▶ [YOUR GOAL]
Write out exactly the lines of the entries below from the one holding "101-5323-532.21-40/PROFESSIONAL SERVICES /" to the one holding "101-5323-532.35-90/REPAIR & MNT", inclusive, and leave out all other lines.

Saved entries
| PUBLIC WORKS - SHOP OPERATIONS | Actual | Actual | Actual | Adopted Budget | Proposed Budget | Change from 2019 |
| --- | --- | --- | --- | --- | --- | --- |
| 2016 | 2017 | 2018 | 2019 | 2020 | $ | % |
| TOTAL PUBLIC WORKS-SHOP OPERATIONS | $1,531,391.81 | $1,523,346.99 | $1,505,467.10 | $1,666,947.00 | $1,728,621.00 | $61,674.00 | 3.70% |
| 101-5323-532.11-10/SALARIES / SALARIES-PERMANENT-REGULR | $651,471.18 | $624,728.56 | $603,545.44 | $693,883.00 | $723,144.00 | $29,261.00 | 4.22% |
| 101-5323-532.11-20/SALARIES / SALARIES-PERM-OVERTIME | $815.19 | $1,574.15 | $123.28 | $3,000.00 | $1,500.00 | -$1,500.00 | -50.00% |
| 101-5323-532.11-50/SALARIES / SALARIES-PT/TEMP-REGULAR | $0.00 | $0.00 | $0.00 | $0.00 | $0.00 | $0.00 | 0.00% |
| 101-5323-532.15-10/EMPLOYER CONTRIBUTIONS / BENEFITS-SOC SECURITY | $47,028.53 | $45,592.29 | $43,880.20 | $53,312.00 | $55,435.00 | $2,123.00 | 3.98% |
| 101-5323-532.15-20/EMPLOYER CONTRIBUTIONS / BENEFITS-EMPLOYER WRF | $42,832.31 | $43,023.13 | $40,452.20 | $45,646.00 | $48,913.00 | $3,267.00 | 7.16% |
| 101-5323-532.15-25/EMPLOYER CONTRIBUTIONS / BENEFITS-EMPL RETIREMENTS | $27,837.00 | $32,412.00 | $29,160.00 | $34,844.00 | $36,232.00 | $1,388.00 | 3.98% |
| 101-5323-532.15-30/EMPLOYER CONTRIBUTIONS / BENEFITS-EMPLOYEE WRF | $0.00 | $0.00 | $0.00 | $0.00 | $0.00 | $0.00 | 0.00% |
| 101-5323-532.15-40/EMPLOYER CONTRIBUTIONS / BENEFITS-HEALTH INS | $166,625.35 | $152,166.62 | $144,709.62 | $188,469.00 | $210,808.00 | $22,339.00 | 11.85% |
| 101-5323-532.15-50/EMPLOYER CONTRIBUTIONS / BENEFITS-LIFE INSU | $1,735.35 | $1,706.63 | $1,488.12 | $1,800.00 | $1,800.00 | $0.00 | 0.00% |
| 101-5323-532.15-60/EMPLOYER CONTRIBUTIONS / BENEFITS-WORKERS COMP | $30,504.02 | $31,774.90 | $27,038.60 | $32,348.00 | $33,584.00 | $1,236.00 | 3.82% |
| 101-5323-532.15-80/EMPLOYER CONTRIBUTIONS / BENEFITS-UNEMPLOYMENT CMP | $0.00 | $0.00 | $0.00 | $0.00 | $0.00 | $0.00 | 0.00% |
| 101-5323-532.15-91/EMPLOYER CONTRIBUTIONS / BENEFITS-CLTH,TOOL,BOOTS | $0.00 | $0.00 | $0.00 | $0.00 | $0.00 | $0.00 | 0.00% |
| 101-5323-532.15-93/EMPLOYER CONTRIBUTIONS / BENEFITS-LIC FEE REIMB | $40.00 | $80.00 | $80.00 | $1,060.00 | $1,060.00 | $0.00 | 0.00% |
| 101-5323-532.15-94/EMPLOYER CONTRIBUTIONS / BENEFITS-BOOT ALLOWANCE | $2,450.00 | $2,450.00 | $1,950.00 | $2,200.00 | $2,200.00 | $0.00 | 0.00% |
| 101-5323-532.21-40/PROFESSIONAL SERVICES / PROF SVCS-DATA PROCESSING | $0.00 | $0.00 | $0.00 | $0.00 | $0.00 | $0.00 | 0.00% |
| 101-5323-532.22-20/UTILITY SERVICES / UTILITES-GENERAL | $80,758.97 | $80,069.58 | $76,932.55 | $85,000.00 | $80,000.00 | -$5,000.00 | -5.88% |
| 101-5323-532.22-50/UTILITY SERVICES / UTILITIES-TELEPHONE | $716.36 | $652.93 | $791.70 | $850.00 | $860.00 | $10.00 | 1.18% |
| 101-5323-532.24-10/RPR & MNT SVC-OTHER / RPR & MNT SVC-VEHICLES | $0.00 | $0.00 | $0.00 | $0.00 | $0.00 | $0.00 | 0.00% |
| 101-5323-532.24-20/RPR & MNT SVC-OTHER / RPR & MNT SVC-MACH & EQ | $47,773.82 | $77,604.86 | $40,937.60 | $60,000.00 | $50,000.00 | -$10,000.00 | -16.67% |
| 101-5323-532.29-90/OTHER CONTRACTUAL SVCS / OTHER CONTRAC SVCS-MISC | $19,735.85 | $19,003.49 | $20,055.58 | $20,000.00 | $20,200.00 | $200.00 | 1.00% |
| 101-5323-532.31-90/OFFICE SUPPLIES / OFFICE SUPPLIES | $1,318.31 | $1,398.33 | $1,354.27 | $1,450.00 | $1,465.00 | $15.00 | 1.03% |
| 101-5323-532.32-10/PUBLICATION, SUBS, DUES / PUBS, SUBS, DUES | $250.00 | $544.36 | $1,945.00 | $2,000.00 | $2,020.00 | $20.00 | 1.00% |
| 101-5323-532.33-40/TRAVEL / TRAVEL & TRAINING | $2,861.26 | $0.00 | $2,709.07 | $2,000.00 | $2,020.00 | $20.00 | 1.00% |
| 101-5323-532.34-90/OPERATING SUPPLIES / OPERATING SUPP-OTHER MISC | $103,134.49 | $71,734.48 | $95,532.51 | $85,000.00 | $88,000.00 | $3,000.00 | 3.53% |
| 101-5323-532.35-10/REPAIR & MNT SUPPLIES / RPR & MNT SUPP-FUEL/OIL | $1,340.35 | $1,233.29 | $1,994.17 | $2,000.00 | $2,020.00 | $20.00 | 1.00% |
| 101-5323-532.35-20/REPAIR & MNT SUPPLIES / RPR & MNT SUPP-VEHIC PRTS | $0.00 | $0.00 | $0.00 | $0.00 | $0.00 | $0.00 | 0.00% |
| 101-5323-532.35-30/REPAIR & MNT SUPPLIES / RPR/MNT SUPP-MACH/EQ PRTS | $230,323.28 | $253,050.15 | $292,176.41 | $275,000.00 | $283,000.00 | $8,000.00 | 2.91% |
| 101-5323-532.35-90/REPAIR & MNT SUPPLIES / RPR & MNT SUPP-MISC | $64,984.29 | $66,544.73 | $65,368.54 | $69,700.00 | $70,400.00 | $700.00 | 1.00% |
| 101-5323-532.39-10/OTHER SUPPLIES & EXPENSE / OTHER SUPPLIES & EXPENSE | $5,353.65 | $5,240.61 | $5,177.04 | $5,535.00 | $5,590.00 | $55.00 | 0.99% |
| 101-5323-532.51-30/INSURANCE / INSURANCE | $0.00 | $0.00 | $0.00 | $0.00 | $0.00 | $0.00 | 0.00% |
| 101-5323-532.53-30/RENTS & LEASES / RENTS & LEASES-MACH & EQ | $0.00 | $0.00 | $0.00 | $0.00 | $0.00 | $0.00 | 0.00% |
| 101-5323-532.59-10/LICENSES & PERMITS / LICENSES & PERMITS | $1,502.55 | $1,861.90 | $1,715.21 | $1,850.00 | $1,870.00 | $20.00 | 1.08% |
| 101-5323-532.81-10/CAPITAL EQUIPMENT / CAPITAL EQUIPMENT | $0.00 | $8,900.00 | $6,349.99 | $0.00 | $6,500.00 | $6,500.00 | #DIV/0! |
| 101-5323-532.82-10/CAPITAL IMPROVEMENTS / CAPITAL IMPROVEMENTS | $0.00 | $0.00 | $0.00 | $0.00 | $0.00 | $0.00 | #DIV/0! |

▶ [RESULT FOR THIS TASK]
| 101-5323-532.21-40/PROFESSIONAL SERVICES / PROF SVCS-DATA PROCESSING | $0.00 | $0.00 | $0.00 | $0.00 | $0.00 | $0.00 | 0.00% |
| 101-5323-532.22-20/UTILITY SERVICES / UTILITES-GENERAL | $80,758.97 | $80,069.58 | $76,932.55 | $85,000.00 | $80,000.00 | -$5,000.00 | -5.88% |
| 101-5323-532.22-50/UTILITY SERVICES / UTILITIES-TELEPHONE | $716.36 | $652.93 | $791.70 | $850.00 | $860.00 | $10.00 | 1.18% |
| 101-5323-532.24-10/RPR & MNT SVC-OTHER / RPR & MNT SVC-VEHICLES | $0.00 | $0.00 | $0.00 | $0.00 | $0.00 | $0.00 | 0.00% |
| 101-5323-532.24-20/RPR & MNT SVC-OTHER / RPR & MNT SVC-MACH & EQ | $47,773.82 | $77,604.86 | $40,937.60 | $60,000.00 | $50,000.00 | -$10,000.00 | -16.67% |
| 101-5323-532.29-90/OTHER CONTRACTUAL SVCS / OTHER CONTRAC SVCS-MISC | $19,735.85 | $19,003.49 | $20,055.58 | $20,000.00 | $20,200.00 | $200.00 | 1.00% |
| 101-5323-532.31-90/OFFICE SUPPLIES / OFFICE SUPPLIES | $1,318.31 | $1,398.33 | $1,354.27 | $1,450.00 | $1,465.00 | $15.00 | 1.03% |
| 101-5323-532.32-10/PUBLICATION, SUBS, DUES / PUBS, SUBS, DUES | $250.00 | $544.36 | $1,945.00 | $2,000.00 | $2,020.00 | $20.00 | 1.00% |
| 101-5323-532.33-40/TRAVEL / TRAVEL & TRAINING | $2,861.26 | $0.00 | $2,709.07 | $2,000.00 | $2,020.00 | $20.00 | 1.00% |
| 101-5323-532.34-90/OPERATING SUPPLIES / OPERATING SUPP-OTHER MISC | $103,134.49 | $71,734.48 | $95,532.51 | $85,000.00 | $88,000.00 | $3,000.00 | 3.53% |
| 101-5323-532.35-10/REPAIR & MNT SUPPLIES / RPR & MNT SUPP-FUEL/OIL | $1,340.35 | $1,233.29 | $1,994.17 | $2,000.00 | $2,020.00 | $20.00 | 1.00% |
| 101-5323-532.35-20/REPAIR & MNT SUPPLIES / RPR & MNT SUPP-VEHIC PRTS | $0.00 | $0.00 | $0.00 | $0.00 | $0.00 | $0.00 | 0.00% |
| 101-5323-532.35-30/REPAIR & MNT SUPPLIES / RPR/MNT SUPP-MACH/EQ PRTS | $230,323.28 | $253,050.15 | $292,176.41 | $275,000.00 | $283,000.00 | $8,000.00 | 2.91% |
| 101-5323-532.35-90/REPAIR & MNT SUPPLIES / RPR & MNT SUPP-MISC | $64,984.29 | $66,544.73 | $65,368.54 | $69,700.00 | $70,400.00 | $700.00 | 1.00% |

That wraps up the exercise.